As part of that transparency, Frankel says that ff Venture Capital has generated a gross IRR on invested capital in excess of 30%, and adds that the gaudy figure has held consistent over all of its existing funds. He does not plan to put a private placement memorandum online, but may publish a generally-available pitchdeck and hold a final close sometime next month.”

I also asked Frankel about the two hangups that, so far, seem to have prevented other VC firms from generally soliciting: (1) Accredited inverstor verification requirements that could prove uncomfortable (i.e., asking high-net-worth investors for W-2 forms or bank statements); and (2) Being perceived as unable to raise capital via traditional means (i.e., desperate).

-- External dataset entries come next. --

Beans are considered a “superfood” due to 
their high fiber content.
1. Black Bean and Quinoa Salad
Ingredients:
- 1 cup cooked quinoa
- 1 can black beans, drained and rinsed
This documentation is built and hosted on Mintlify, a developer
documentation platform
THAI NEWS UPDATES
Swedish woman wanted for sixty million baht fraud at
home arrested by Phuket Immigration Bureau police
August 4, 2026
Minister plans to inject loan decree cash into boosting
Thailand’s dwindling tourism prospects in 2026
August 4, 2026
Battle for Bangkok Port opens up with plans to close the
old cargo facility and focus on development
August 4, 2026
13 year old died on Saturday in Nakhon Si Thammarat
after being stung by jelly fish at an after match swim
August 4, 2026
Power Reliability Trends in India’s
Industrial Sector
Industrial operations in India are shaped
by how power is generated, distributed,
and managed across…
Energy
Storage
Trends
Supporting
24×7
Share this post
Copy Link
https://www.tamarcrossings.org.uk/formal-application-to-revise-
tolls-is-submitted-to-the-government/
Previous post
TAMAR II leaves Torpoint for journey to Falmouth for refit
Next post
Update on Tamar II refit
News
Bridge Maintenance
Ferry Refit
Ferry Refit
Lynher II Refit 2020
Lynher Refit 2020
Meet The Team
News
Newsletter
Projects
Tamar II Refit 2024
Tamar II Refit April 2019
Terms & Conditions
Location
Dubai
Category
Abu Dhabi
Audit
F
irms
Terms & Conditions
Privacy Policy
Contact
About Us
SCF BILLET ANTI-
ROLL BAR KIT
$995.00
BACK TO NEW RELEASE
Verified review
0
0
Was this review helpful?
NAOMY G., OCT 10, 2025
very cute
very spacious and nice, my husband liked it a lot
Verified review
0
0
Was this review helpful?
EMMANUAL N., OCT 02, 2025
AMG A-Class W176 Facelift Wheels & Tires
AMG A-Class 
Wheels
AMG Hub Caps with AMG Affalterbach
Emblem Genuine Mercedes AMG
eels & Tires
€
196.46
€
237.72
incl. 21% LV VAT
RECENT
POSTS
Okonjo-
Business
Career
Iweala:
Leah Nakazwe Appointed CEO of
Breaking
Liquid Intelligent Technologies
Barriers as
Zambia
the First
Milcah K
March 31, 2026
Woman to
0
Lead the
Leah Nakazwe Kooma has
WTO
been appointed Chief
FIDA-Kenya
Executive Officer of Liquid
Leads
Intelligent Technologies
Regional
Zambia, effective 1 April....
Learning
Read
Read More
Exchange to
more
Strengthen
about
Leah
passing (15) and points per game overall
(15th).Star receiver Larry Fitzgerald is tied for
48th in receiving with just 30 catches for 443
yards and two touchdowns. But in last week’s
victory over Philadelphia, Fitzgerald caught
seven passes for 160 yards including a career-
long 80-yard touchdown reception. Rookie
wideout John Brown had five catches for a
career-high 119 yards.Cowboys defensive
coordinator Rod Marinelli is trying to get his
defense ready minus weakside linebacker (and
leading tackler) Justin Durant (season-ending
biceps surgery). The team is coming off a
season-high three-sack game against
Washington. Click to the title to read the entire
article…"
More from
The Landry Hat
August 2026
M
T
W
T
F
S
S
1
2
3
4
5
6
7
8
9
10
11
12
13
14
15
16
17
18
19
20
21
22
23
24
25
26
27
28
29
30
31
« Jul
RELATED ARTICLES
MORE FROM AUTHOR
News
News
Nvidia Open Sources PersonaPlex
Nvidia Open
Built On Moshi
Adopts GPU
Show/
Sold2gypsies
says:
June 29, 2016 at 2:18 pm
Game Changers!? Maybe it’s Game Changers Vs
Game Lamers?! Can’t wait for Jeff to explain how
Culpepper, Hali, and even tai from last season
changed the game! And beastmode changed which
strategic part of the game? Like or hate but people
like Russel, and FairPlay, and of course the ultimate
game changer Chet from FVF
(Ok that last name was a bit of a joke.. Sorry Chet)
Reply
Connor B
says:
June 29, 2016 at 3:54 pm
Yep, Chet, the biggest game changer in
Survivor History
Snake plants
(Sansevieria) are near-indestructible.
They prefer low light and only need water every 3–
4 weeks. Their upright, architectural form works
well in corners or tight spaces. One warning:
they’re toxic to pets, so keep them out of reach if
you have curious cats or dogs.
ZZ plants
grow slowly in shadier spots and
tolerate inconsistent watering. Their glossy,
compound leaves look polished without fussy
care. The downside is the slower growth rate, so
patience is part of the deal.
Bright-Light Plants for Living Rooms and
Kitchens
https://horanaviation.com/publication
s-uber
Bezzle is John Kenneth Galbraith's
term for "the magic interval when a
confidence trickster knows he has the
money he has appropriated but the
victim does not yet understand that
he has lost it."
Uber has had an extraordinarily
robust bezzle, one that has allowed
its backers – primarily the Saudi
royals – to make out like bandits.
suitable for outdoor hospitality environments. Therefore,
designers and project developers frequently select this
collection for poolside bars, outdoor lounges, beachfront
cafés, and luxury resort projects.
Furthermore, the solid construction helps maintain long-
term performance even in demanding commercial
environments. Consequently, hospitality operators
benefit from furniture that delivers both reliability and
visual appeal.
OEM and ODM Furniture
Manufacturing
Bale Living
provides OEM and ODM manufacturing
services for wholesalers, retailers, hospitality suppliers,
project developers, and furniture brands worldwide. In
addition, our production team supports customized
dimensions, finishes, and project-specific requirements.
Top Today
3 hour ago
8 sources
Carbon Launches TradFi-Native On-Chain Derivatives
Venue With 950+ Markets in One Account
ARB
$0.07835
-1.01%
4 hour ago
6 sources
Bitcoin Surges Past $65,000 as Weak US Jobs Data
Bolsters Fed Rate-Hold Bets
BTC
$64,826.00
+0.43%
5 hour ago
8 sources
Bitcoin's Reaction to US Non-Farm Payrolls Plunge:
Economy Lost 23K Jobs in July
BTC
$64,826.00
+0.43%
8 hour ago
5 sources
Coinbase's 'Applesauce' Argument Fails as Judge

On the first one, Frankel believes that letters from certified public accountants will suffice. He also expects that some investors will utilize third-party accreditation verification services being provided by such firms as SecondMarket (which may run issuers between $12-$50 per certification). On the second, he admits he’s hedging a bit by jumping into this when his fundraising is almost complete.

“We’ve raised the majority of our capital already for this fund without generally soliciting, but we wanted to make a principled statement here.”